§ **AIM OF THE EXERCISE**:
Every line of the entries that holds the word "Fraunhofer" is to be copied.

§ **SUPPLIED MATERIAL**:
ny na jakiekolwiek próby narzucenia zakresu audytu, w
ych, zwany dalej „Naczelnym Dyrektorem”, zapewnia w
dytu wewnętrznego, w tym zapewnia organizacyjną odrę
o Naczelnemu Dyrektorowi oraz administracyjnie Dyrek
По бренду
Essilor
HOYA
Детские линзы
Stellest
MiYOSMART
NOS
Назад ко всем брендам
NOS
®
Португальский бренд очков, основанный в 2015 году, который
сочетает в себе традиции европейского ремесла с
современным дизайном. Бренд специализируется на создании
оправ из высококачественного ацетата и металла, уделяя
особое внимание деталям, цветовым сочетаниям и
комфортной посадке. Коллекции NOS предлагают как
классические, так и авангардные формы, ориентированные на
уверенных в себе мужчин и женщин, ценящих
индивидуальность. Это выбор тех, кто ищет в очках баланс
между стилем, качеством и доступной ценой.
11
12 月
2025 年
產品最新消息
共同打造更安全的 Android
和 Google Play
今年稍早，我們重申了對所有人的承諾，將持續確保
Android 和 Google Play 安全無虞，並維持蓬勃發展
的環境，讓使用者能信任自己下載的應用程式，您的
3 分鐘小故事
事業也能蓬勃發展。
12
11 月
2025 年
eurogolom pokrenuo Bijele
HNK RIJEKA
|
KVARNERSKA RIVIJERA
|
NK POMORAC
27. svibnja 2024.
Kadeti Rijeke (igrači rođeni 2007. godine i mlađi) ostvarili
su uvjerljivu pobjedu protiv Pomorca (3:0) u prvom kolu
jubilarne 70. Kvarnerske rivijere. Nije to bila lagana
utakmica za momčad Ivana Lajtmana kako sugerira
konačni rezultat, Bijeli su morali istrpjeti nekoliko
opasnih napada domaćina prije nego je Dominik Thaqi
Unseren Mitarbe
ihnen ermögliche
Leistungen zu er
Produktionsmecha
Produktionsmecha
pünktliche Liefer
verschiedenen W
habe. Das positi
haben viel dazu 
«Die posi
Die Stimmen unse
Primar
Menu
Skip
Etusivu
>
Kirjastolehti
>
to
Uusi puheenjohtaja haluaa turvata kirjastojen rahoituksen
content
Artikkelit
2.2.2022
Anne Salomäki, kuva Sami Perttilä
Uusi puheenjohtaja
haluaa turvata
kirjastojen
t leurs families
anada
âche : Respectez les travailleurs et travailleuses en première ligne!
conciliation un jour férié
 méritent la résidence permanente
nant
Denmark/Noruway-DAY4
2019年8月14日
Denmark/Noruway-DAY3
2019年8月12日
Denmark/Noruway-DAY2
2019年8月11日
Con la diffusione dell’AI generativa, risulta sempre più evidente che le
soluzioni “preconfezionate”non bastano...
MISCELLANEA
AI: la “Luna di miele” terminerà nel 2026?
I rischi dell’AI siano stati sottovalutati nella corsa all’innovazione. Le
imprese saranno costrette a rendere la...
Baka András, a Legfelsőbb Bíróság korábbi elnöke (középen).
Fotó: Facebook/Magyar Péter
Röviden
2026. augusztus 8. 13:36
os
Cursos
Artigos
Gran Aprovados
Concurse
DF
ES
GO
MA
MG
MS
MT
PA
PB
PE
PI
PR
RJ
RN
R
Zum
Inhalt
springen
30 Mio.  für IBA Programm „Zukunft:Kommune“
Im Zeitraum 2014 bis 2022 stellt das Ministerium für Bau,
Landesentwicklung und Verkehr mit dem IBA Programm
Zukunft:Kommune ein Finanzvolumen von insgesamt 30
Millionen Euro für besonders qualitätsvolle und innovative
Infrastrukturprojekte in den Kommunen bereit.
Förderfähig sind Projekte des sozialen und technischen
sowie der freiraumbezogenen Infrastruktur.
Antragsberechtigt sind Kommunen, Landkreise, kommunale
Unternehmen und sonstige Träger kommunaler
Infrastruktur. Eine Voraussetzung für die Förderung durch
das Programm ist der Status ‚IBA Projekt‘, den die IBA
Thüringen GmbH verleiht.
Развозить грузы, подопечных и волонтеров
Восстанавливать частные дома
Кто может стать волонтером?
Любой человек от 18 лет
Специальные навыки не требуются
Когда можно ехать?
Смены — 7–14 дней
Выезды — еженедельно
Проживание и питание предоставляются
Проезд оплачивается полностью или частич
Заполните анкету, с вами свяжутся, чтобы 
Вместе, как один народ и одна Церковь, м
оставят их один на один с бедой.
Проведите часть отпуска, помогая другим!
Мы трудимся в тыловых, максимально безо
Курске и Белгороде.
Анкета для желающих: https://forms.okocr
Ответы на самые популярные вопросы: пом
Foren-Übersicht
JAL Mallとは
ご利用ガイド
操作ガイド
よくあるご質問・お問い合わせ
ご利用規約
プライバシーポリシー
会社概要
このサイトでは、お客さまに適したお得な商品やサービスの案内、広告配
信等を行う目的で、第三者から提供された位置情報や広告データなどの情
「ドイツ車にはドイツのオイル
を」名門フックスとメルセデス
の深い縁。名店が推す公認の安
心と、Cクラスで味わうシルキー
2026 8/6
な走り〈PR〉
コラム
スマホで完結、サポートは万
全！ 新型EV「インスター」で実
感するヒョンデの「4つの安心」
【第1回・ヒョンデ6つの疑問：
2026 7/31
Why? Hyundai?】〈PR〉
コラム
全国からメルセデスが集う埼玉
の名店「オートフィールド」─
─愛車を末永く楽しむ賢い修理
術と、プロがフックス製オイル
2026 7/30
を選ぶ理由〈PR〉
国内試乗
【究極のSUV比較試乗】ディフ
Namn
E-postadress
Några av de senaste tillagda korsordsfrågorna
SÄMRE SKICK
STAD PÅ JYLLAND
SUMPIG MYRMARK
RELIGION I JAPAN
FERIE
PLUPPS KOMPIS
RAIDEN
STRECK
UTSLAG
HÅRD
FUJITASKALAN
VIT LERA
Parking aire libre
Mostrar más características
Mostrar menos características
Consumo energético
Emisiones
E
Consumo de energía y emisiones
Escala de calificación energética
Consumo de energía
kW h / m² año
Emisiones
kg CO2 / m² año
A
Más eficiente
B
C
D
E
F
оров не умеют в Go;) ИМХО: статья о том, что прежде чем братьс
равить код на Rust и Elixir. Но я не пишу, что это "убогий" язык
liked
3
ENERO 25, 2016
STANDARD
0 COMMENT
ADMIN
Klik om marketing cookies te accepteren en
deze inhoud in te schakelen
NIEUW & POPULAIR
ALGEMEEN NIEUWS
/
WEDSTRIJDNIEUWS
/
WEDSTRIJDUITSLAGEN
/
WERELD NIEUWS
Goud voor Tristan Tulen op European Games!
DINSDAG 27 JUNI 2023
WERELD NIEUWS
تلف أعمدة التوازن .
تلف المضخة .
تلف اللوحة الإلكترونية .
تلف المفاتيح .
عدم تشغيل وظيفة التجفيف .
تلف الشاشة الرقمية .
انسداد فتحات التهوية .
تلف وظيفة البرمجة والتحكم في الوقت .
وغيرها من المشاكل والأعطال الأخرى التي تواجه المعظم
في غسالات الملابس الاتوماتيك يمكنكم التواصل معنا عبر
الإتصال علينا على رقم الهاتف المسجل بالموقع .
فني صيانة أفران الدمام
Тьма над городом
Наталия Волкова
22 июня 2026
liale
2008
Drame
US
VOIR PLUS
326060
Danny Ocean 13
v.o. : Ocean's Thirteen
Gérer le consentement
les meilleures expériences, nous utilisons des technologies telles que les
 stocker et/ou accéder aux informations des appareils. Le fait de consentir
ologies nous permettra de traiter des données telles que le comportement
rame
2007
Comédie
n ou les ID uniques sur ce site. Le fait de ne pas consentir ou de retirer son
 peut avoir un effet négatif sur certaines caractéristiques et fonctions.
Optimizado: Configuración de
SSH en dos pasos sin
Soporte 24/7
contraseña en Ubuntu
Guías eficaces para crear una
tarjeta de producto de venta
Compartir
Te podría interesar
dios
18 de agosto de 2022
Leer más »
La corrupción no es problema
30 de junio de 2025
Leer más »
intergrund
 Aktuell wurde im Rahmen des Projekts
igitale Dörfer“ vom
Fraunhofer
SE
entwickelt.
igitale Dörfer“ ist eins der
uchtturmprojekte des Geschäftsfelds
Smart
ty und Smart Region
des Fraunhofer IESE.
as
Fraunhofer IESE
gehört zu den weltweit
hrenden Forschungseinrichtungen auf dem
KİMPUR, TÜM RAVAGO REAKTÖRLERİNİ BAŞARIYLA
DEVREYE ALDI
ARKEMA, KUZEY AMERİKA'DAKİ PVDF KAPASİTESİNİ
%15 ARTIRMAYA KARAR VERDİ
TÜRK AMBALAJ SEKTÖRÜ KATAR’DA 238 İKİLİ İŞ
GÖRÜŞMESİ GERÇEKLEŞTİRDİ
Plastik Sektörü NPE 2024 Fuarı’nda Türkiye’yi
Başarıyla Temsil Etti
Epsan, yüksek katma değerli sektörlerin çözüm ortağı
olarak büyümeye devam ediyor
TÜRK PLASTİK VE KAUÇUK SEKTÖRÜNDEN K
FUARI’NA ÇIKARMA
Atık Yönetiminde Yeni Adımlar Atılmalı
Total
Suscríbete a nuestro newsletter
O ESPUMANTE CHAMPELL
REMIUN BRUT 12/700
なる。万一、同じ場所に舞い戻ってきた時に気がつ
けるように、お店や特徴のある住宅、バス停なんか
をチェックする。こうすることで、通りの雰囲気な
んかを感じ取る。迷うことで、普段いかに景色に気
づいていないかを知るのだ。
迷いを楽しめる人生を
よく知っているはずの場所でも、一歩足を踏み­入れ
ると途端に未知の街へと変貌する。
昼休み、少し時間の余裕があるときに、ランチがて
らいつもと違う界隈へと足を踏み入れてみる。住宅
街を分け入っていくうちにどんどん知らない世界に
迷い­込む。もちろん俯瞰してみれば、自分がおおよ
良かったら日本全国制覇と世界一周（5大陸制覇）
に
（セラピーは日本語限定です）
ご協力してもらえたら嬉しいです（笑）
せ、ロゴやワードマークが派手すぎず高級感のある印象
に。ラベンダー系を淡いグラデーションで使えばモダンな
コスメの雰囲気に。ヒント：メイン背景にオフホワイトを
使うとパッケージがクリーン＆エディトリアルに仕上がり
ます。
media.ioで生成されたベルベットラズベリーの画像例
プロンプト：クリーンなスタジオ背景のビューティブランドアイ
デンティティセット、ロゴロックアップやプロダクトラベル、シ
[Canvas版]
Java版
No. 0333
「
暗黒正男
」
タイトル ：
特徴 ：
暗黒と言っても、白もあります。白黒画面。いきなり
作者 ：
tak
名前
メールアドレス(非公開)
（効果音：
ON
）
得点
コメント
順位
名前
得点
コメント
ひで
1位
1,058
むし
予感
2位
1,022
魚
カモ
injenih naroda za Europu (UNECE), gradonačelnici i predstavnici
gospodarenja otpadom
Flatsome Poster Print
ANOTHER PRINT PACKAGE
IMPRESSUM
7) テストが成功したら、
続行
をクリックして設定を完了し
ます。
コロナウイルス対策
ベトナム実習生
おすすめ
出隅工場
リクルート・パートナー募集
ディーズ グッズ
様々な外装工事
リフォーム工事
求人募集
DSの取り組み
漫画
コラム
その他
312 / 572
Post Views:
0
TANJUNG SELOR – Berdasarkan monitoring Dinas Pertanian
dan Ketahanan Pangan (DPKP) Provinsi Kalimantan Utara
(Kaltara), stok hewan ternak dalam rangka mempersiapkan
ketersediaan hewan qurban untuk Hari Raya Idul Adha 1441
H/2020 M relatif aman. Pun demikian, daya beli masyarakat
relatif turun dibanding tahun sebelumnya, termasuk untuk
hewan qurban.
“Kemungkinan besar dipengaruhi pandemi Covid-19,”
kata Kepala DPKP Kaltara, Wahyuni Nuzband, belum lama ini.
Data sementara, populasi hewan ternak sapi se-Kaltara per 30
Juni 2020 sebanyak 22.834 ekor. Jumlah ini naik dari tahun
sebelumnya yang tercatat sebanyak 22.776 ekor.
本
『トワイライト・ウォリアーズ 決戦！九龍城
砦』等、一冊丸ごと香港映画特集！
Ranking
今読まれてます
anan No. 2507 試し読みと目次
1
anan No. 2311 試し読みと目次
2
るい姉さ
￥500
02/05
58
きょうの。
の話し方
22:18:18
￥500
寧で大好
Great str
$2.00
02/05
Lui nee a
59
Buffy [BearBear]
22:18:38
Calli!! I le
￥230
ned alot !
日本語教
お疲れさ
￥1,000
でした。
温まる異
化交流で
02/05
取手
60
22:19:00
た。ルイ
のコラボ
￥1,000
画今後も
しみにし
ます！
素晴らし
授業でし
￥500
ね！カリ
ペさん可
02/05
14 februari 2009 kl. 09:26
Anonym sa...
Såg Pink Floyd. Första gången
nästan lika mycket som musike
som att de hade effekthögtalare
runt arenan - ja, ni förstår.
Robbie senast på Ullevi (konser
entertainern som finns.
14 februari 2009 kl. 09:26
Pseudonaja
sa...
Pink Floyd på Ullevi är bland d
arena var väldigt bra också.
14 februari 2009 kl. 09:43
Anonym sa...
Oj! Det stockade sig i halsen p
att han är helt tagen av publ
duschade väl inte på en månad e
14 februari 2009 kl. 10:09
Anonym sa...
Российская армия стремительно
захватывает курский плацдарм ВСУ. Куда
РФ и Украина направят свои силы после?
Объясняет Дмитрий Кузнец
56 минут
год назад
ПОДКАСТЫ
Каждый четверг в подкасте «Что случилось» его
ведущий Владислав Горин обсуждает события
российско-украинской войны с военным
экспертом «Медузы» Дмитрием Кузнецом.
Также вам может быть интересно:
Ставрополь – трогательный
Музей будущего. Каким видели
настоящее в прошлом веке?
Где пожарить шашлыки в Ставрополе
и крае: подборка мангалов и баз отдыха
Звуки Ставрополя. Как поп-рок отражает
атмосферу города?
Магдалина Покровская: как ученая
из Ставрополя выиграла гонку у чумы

§ **ANSWER BELOW**:
Fraunhofer
des Fraunhofer IESE.
Fraunhofer IESE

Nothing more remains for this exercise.